**Supplied text**
The Nature Park, like much of BC, if not the whole of Canada, is covered in snow. There is plenty of bird activity and the trails are criss-crossed here and there with animal tracks. We found a squirrel stuffed into a chickadee nesting box, fluffy tail evident at the entrance hole. How it managed to fit itself in there, I don't know. After the first day of snow, I was able to follow some coyote tracks down to the Shell Road trail, but today I saw just a few paw prints. 


December 10, 2020
Salal and Labrador Tea

At this is the time of year, when the contrast between evergreens and deciduous plants is the most pronounced, the salal and Labrador tea really stand out.

Neither plant loses its leaves during the autumn and winter, both are adapted to living in the harsh environment of the bog. Salal leaves are tough with a leathery cuticle that helps retain moisture, whilst the fuzzy underside of the Labrador Tea traps water vapour. The new, pink growing tips of the Labrador Tea can already be seen, but are tightly closed until the spring, so that they will survive whatever winter brings.

The salal provides not only berries, but vital ground cover for small mammals and ground-loving birds.

Higher up, the evergreen pines and hemlocks allow owls and other raptors to roost, whilst on the forest floor, the leaves from the deciduous trees furnish the smallest creatures with food and shelter, and they turn that food into soil.

**Work to do**
1/ In the nature park entries, switch "squirrel" to "chipmunk" and give the passage from "The Nature Park, like" to "few paw prints." with that change.
2/ Answer these questions from the nature park entries:
(a) What was found stuffed into the chickadee nesting box?
(b) What feature of salal leaves helps them retain moisture?
(c) Which trees allow owls and other raptors to roost?
3/ According to the nature park entries, why do the pink growing tips of the Labrador Tea stay tightly closed until spring?
The data come from a separate source, not from the nature park entries.

**Dataset content**

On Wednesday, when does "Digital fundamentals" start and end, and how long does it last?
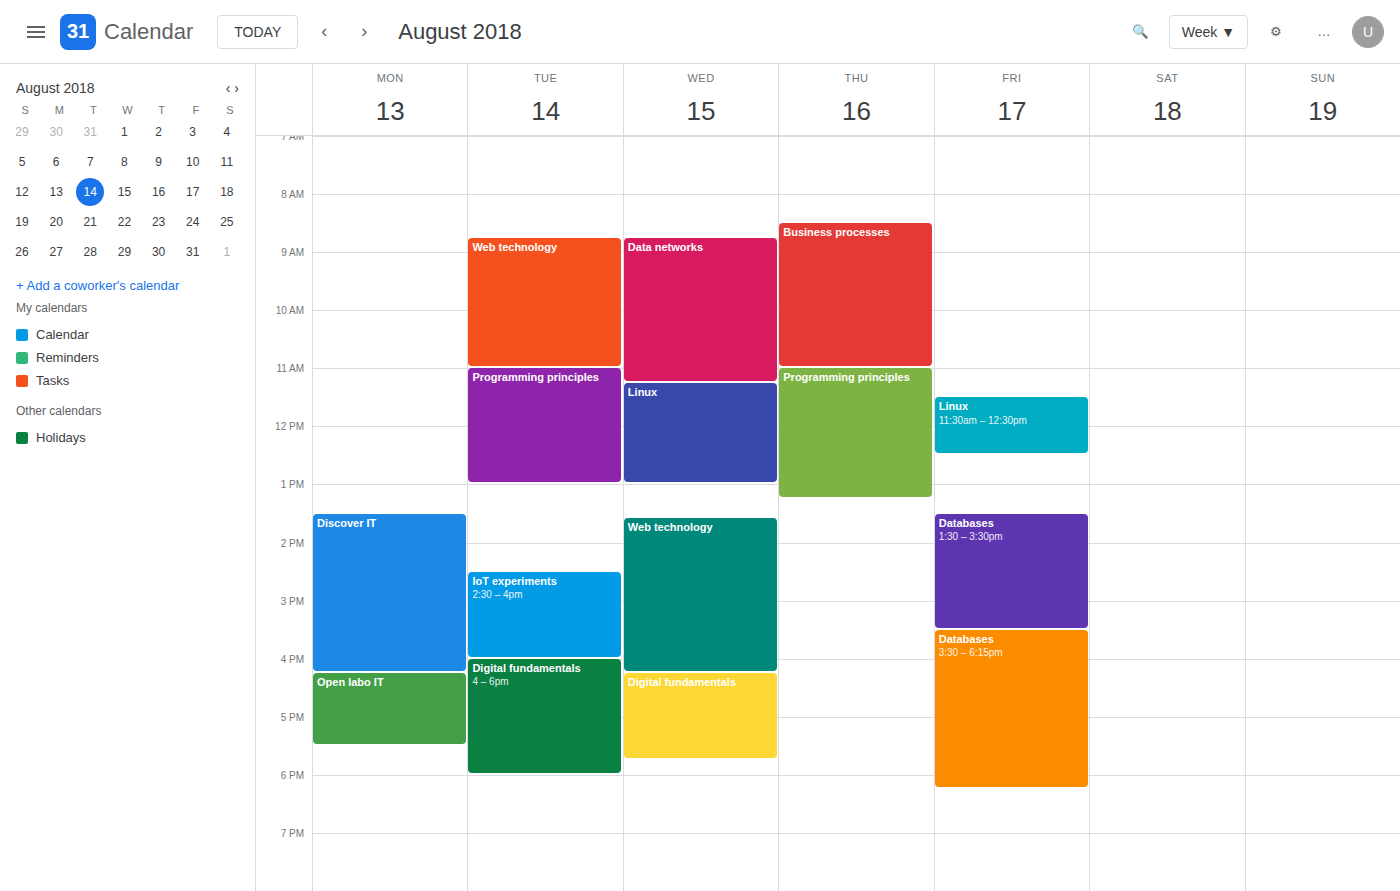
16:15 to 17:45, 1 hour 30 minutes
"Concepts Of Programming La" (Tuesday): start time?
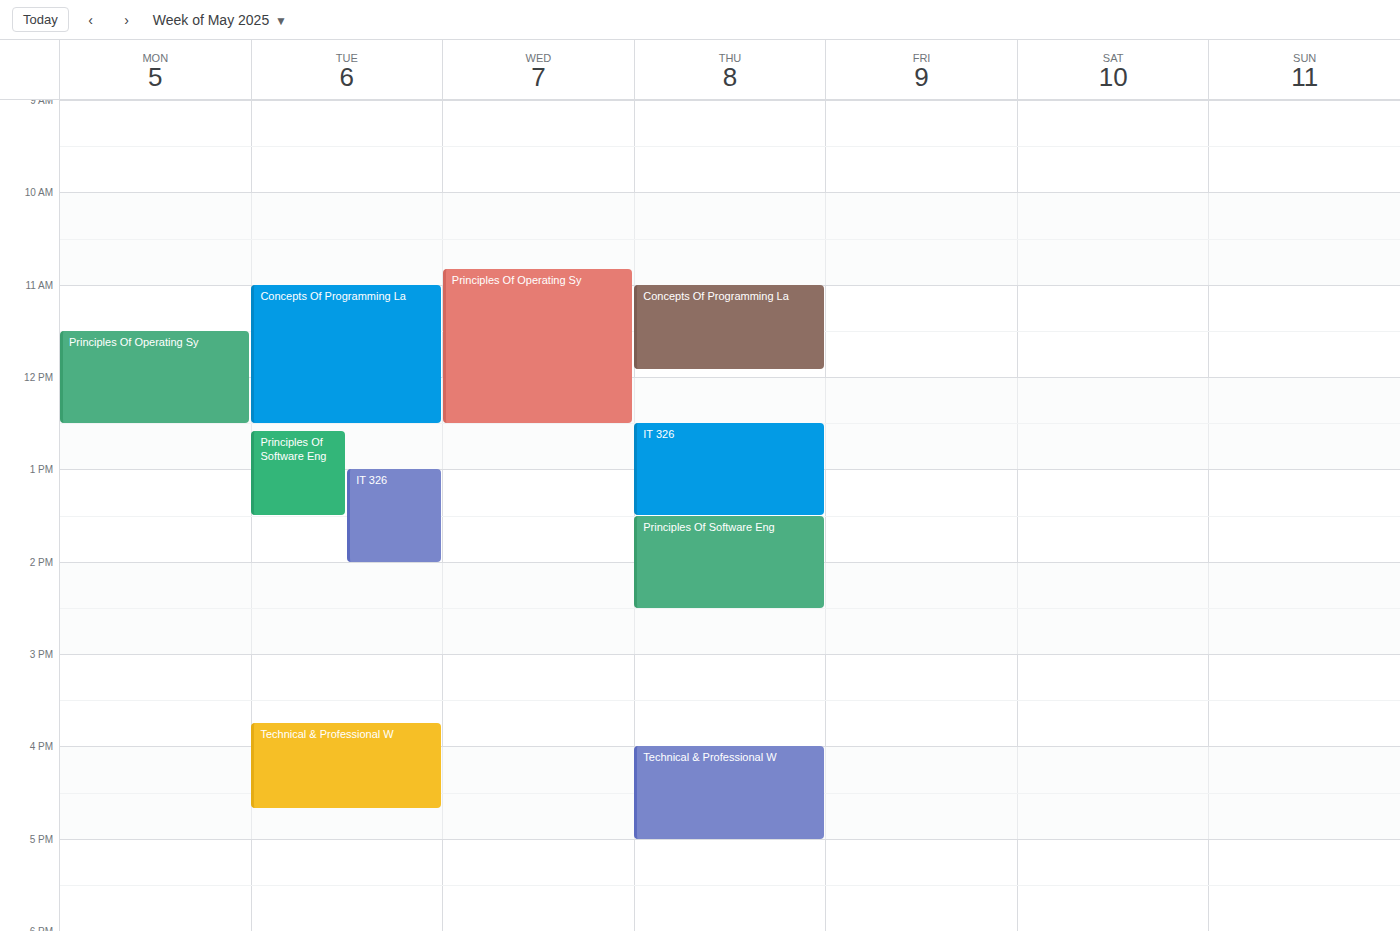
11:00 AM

**Answers by task**
1/
The Nature Park, like much of BC, if not the whole of Canada, is covered in snow. There is plenty of bird activity and the trails are criss-crossed here and there with animal tracks. We found a chipmunk stuffed into a chickadee nesting box, fluffy tail evident at the entrance hole. How it managed to fit itself in there, I don't know. After the first day of snow, I was able to follow some coyote tracks down to the Shell Road trail, but today I saw just a few paw prints.

2/
(a) A squirrel, with its fluffy tail showing at the entrance hole.
(b) A leathery cuticle.
(c) The evergreen pines and hemlocks.

3/ They stay tightly closed so that they will survive whatever winter brings.